You’ve taken the initial steps to get your company launched. Now it’s time to decide what type of office space you’ll need, and where. What kind of environment will fulfill your needs and be conducive to employee growth? Mark C. Crowley, a colleague of mine, is a speaker, author, and leadership consultant who attended the Dive! Innovation Conference in Rennes, France this summer. At the conference, he shared some insight from Mark Catchlove, director of knowledge and insight at Herman Miller, a furniture design business. Essentially, people have six fundamental needs they seek to meet through work:

1. Feeling Of Achievement. We strive to feel a sense of mastery in our accomplishments.

2. Autonomy. We seek freedom in our actions and decisions and desire to no longer work in one place eight hours a day.

3. Belonging. We are tribal, social beings who require a meaningful connection with other people. Given the importance of work in our lives, we seek strong bonds with colleagues.

4. Sense Of Purpose. We want to make a meaningful difference and knowthat our work matters.

5. Sense Of Security. We desire health and physical safety, but also “social security”— the need to feel connected to a team.

6. Status. We seek to be respected and appreciated for our work and to have a working environment that inherently esteems us.

It’s possible for both traditional office spaces and home workspaces to fulfill the above needs. Large companies like Google GOOGL +0.44%Apple AAPL -0.29%and Amazon invest hundreds of thousands into building unique office spaces for their employees. But what kind of office space should you commit to as a startup founder?

Utilizing investor funds or your own cash for an elaborate office buildout may not be the best option right off the bat. Based on your city, location and amenities, Class A commercial office space can come with a hefty monthly price tag. And while there are shared office space solutions available (like WeWork), they may not truly feel like your own space if you can’t leave your items there. Here are solutions for virtual workspaces that still meet the fundamental needs listed above:

Obtain A Work Mailing Address

Without an office lease, you generally wouldn’t have an office mailing address. The best option, in this case, is to utilize a P.O. box that doesn’t read like one. Most UPS and USPS stores offer monthly rentals of different sized mailboxes. They are generally addressed to wherever the store is located, and the box number shows as a suite or apartment number instead of a P.O. box. This allows you to have a “work office” address even when you don’t have one, and it can prevent strangers from showing up to your actual place of business.

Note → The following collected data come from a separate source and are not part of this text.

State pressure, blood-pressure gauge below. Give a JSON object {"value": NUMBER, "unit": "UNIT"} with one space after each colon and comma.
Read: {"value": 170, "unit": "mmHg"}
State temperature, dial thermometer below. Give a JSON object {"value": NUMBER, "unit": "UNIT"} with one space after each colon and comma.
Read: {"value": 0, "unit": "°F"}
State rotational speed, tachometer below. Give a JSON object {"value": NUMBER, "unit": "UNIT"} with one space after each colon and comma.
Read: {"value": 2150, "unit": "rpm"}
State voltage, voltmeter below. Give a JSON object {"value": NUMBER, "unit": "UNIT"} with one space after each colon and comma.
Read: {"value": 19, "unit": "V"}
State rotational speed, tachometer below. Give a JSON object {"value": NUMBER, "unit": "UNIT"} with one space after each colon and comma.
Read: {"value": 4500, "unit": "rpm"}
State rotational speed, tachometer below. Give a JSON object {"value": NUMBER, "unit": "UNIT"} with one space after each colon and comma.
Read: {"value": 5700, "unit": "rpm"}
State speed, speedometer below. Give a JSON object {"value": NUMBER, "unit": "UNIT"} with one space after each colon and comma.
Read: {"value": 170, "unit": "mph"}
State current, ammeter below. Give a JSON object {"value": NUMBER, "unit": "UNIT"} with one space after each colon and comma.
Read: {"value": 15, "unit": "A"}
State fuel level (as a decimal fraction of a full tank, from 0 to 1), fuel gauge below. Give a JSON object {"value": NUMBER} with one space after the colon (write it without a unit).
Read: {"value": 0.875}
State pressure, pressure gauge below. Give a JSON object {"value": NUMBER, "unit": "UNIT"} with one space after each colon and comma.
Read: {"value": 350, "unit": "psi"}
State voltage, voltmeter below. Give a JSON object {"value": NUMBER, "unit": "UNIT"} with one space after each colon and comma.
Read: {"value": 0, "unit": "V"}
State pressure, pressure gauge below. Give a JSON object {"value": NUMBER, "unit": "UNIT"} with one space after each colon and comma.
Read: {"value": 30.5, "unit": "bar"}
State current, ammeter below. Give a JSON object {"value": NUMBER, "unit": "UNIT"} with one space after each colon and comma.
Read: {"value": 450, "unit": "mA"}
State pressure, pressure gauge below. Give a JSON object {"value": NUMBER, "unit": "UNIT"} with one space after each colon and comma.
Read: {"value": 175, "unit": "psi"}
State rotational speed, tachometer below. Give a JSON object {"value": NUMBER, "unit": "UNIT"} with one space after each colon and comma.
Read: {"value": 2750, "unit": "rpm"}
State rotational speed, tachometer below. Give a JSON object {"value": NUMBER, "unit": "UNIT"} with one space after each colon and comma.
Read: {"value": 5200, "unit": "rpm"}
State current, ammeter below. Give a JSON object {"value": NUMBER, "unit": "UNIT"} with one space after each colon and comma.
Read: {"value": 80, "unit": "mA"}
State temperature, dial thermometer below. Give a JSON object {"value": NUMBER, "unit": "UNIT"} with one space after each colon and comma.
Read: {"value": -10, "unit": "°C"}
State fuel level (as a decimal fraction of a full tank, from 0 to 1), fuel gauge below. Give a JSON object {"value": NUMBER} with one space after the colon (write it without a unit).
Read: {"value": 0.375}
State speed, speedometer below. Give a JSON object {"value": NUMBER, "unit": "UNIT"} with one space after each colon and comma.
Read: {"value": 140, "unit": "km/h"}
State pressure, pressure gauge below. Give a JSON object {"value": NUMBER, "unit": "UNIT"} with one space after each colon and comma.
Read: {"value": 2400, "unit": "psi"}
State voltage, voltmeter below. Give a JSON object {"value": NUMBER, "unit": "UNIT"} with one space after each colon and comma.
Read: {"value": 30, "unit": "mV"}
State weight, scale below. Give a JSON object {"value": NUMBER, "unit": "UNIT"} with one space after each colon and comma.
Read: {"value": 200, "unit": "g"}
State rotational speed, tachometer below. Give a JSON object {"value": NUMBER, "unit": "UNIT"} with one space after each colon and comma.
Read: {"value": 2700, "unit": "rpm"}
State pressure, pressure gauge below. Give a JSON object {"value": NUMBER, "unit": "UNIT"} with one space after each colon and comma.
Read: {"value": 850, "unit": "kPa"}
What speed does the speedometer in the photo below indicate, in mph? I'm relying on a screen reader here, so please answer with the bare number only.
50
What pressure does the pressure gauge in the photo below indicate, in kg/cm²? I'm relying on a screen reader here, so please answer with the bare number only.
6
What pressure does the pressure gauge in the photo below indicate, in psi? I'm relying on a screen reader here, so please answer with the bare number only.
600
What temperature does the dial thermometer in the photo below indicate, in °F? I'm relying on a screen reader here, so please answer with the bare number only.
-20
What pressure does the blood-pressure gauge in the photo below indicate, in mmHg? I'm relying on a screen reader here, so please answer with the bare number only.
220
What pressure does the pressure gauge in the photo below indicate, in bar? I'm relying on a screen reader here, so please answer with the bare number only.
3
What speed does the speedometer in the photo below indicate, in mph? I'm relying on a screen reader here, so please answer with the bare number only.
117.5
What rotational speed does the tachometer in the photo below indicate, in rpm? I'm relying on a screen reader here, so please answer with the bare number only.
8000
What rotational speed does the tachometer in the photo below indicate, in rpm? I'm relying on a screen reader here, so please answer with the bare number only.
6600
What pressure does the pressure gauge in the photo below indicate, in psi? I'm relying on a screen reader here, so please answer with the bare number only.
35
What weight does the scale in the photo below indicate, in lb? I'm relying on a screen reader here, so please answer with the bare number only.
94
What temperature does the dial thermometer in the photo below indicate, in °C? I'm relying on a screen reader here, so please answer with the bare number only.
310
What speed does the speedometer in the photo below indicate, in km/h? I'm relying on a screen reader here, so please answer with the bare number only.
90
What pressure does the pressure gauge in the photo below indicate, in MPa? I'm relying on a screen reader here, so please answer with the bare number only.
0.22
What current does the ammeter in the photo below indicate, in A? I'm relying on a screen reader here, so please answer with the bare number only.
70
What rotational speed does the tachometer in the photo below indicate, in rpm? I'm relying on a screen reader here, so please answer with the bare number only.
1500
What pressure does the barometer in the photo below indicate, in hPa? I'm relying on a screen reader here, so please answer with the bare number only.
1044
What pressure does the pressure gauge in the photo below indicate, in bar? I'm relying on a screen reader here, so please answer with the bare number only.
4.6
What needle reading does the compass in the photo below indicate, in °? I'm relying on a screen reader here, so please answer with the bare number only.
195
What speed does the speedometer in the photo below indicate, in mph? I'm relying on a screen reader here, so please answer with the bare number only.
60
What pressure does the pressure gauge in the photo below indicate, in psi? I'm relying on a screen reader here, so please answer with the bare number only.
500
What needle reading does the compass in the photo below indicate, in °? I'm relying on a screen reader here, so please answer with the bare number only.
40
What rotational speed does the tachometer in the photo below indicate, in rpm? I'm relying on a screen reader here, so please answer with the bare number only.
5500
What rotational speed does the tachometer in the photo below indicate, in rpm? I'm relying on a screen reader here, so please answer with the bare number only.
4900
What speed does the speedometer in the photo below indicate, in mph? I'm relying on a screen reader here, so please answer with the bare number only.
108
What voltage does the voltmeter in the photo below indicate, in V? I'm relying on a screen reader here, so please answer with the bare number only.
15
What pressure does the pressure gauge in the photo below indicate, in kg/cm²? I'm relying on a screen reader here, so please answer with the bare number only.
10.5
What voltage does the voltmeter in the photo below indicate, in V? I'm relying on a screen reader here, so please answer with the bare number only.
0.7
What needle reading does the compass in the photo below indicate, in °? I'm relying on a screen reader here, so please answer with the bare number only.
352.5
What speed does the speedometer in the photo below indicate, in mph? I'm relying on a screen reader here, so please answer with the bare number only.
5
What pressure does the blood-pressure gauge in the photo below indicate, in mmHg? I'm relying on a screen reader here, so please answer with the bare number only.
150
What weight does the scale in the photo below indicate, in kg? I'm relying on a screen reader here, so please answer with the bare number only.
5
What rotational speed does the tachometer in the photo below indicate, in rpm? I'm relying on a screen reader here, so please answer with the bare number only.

At my company, we created a business mailing address for public corporate documents that allowed us to keep uninvited visitors away from our commercial bakery.

Utilize Virtual Conferencing Tools

There are plenty of free options for video conferencing, like Skype, Google Hangouts and, that allow you to work remotely and engage with team members in different cities and countries. I find this especially helpful in my swimwear business, since part of our management team is based in the Netherlands. Weekly Skype calls are an integral part of our business.

Find Free Conference Room Options

If you have to meet with a client or conduct a presentation in a boardroom-style setting, it’s easy to seek one out. Many college campuses allow usage of their library’s conference rooms, and usually at no cost to students or alumni.

You can also investigate whether you have room usage perks through any of your current memberships. For example, I’m a member of the American Airlines Admirals Club, which gives me access to their airport lounges, work stations and conference rooms. These conference rooms are especially convenient when you have clients or colleagues flying in with a short turnaround, and they can be reserved in advance.

Office locations are always temporary, even if you have a multi-year lease. Companies grow and change, but as long as you’re aware of the fundamental needs one seeks from a workplace, you can create your own combination of traditional and non-traditional methods to achieve optimal office space conditions.